以前もこのブログに書きましたが、昭和28年の第59回式年遷宮の時は全国初の有料道路と言われた参宮道路(現在の県道鳥羽松阪線)の開通、昭和48年の60回遷宮では国道23号バイパス(通称南勢バイパス)の開通、平成5年の61回遷宮では高速道路伊勢自動車道の開通と、戦後の経済成長を体現するごとく、伊勢は遷宮の度に道路インフラが充実してきたのでした。
しかし、今回の第62回遷宮ではさすがにもはや、新たな道路の整備はありません。
道路に代わって「神風」の期待を担っているのが、JR伊勢市駅前の再開発事業です。


JR伊勢市駅は長らく、三重県南部最大の都市であった伊勢市の玄関口として、全国から押し寄せる参宮客と、周辺地域からの通勤・通学客、買い物客を集める主要ターミナルでした。駅前にはジャスコ(イオン)と三交デパートが並んで建っており、商店街や伊勢神宮外宮に至る参道も人や自転車であふれていました。
 
しかし、交通の主役が鉄道からクルマに移ると、まずジャスコが撤退し、さらに三交デパートが閉店しました。
商店街はシャッター街になり、いまや昼間でも人影がまばらな状況です。


現在、このジャスコ跡地は建物は解体されたもののビルの基礎が放置されている状態。そしてジャスコの立体駐車場跡地は更地になっています。(写真左側の三交デパートの建物は未利用のまま放置されています。)

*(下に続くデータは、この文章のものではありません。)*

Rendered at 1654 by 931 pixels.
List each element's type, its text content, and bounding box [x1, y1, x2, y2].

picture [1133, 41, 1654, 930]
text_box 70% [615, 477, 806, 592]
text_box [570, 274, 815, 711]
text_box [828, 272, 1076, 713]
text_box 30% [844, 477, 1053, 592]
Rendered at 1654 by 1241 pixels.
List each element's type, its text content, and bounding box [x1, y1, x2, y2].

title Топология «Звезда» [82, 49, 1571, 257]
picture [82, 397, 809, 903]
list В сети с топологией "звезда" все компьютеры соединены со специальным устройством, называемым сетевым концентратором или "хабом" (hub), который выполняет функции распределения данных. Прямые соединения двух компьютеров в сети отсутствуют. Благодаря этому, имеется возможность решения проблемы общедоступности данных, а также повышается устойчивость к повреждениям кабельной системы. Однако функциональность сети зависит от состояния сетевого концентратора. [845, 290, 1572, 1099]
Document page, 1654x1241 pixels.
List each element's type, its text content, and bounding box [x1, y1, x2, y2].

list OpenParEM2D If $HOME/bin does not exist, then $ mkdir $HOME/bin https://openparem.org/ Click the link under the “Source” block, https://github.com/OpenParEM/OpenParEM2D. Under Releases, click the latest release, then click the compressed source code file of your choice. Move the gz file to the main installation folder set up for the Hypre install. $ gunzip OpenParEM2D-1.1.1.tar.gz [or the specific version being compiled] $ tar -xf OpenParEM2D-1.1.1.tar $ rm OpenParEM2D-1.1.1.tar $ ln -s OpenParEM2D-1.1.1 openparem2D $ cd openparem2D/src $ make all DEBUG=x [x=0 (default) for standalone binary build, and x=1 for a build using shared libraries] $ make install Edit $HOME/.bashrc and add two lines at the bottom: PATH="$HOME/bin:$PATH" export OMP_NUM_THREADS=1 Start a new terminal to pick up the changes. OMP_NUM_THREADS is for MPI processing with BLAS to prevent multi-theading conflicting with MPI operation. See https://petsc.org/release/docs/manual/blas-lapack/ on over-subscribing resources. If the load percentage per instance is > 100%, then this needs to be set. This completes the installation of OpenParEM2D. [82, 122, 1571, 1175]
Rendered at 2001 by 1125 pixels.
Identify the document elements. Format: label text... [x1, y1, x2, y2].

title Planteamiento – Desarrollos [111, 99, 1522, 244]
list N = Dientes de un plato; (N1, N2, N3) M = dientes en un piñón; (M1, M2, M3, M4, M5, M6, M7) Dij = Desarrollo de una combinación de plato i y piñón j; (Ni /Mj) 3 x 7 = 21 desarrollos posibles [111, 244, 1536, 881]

ジャスコ跡地のほうは現在、四日市市の不動産会社が所有しているそうで、この会社が設立した伊勢敬なる開発会社が、ホテルと土産物店などが入る商業施設を建築するという計画をぶち上げていたのです。

計画が発表された当初、平成22年ごろは、旧ジャスコ跡地に地上11階、地下1階のビルを建設するというものでした。1~3階は飲食店や特産品を販売する商業施設、4階以上は120室余を備えるホテルとし、道路を挟んだ二つの敷地には飲食店などの商業施設や立体駐車場をつくるという壮大なものだったのです。
しかし昨年春になると、資金面や採算性から計画が見直され、建設や駐車場の規模を大幅に縮小することが発表されました。
そして先日、計画はさらに変わって、5階建のホテルと土産物店が入る商業施設の建設と、平面駐車場の整備に落ち着いたようです。事業費も、当初は50億円、それが見直されて20億円となり、最終的に15億8千万円の事業費に決まったようです。
伊勢敬は建築確認申請を5月末に申請済で、6月中に建物の基礎部分の解体に着手。ホテルと商業施設のオープンは平成25年7月を予定しているそうです。

言うまでもなく駅前というのはその街の顔です。伊勢神宮がある伊勢市駅前が現在のような状態なのは市民にとっても、観光客にとっても残念なことだと思います。
わし自身は「環境の時代」というキーワードは疑問がなくもないのですが、高度成長期やバブル期のように、クルマでどんどん人を呼び込む時代が終わりつつあることは確かだと思います。
悠久の伊勢神宮の歴史を次代に伝える式年遷宮の趣旨から、公共交通機関や自転車の利用を伊勢はまちを挙げてもっと呼びかけるべきです。
その「コンパクトシティ」のとっかかりになれば、規模がどうであれ、駅前が再開発される意義は大きいと思います。